Stored data:
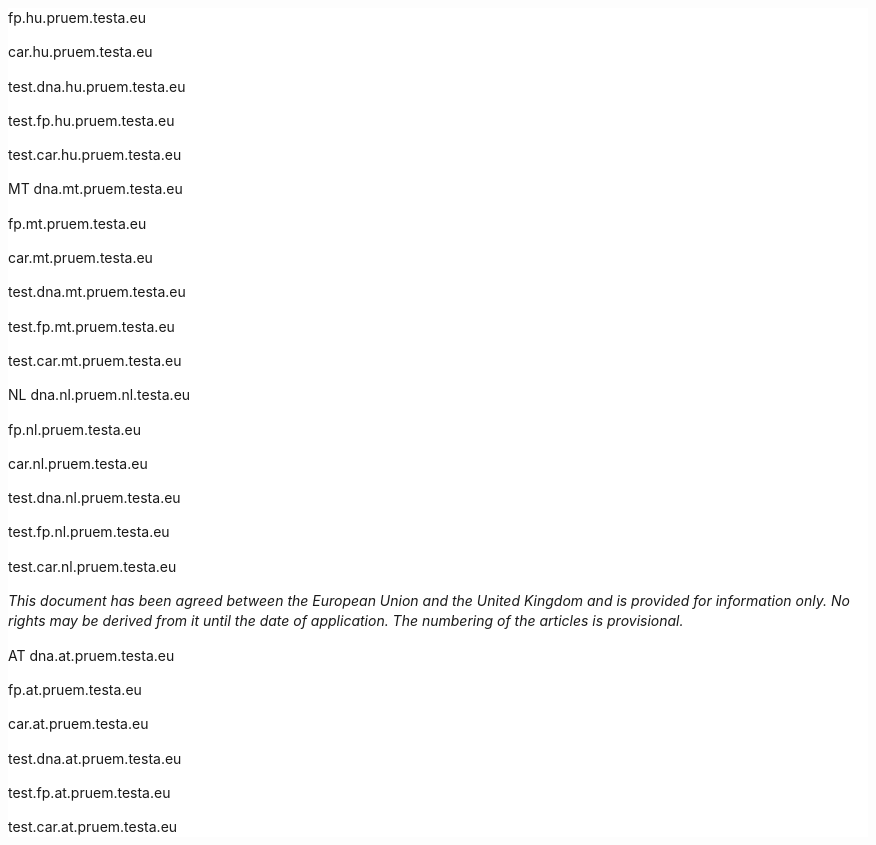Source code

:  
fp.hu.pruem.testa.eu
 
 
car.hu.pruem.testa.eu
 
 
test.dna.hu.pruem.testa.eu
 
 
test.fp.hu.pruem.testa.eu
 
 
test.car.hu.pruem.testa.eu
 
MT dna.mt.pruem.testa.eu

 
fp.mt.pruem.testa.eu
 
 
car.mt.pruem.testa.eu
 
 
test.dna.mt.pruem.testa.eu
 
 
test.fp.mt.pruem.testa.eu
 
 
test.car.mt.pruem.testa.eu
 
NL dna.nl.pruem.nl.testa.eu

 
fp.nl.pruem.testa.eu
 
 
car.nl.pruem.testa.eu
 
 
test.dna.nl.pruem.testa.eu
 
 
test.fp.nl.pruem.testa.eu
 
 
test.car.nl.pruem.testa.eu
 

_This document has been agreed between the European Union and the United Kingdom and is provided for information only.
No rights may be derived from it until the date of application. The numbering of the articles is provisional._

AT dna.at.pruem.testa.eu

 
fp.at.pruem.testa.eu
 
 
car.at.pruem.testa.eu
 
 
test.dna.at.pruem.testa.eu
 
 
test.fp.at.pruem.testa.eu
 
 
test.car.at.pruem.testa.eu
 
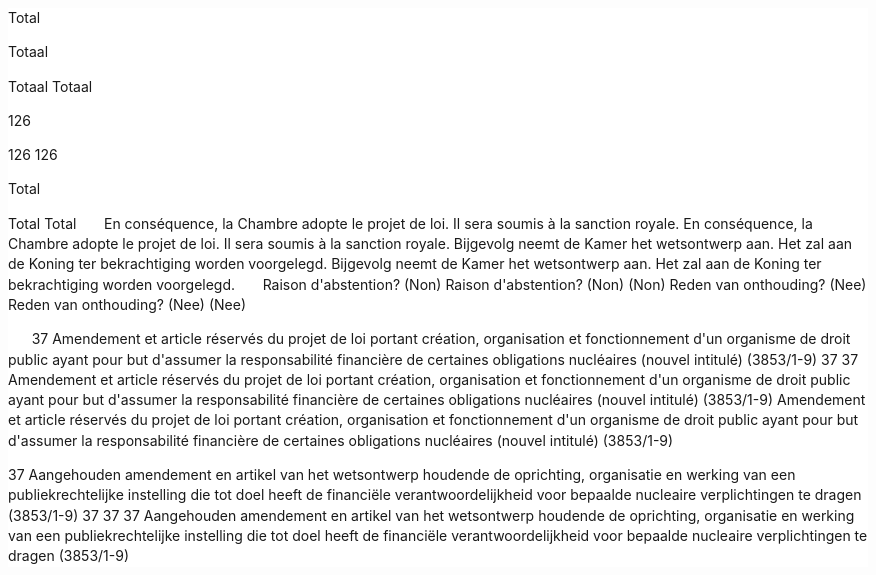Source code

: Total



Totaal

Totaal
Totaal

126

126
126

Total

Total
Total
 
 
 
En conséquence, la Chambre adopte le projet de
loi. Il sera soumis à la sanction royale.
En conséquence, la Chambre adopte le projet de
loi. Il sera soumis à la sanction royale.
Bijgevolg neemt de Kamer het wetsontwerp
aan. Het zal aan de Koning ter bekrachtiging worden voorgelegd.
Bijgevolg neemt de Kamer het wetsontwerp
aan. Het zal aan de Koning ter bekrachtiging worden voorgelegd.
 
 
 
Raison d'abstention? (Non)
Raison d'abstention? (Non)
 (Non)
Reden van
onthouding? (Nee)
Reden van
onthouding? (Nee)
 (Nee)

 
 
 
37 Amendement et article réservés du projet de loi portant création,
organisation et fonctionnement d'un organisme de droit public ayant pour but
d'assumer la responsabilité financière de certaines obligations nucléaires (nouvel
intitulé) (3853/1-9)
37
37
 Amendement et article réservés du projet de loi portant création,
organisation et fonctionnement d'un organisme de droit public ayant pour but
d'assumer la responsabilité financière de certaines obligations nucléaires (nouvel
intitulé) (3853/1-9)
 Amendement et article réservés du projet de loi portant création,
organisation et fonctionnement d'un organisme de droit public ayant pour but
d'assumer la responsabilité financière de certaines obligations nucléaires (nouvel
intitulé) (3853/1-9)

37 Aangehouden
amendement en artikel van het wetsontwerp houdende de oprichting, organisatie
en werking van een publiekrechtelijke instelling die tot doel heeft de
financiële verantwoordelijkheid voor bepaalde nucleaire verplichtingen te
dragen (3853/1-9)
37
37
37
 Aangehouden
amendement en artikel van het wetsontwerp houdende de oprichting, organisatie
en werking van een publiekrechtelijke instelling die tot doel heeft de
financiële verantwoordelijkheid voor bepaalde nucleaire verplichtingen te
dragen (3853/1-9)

- Problem details -
Retype the lines above exactly as they appear, from the line containing "test.car.at.pruem.testa.eu" through the line containing "37 Amendement et", and leave out any pictures.

- Task output -
test.car.at.pruem.testa.eu
 
Source code

: Total



Totaal

Totaal
Totaal

126

126
126

Total

Total
Total
 
 
 
En conséquence, la Chambre adopte le projet de
loi. Il sera soumis à la sanction royale.
En conséquence, la Chambre adopte le projet de
loi. Il sera soumis à la sanction royale.
Bijgevolg neemt de Kamer het wetsontwerp
aan. Het zal aan de Koning ter bekrachtiging worden voorgelegd.
Bijgevolg neemt de Kamer het wetsontwerp
aan. Het zal aan de Koning ter bekrachtiging worden voorgelegd.
 
 
 
Raison d'abstention? (Non)
Raison d'abstention? (Non)
 (Non)
Reden van
onthouding? (Nee)
Reden van
onthouding? (Nee)
 (Nee)

 
 
 
37 Amendement et article réservés du projet de loi portant création,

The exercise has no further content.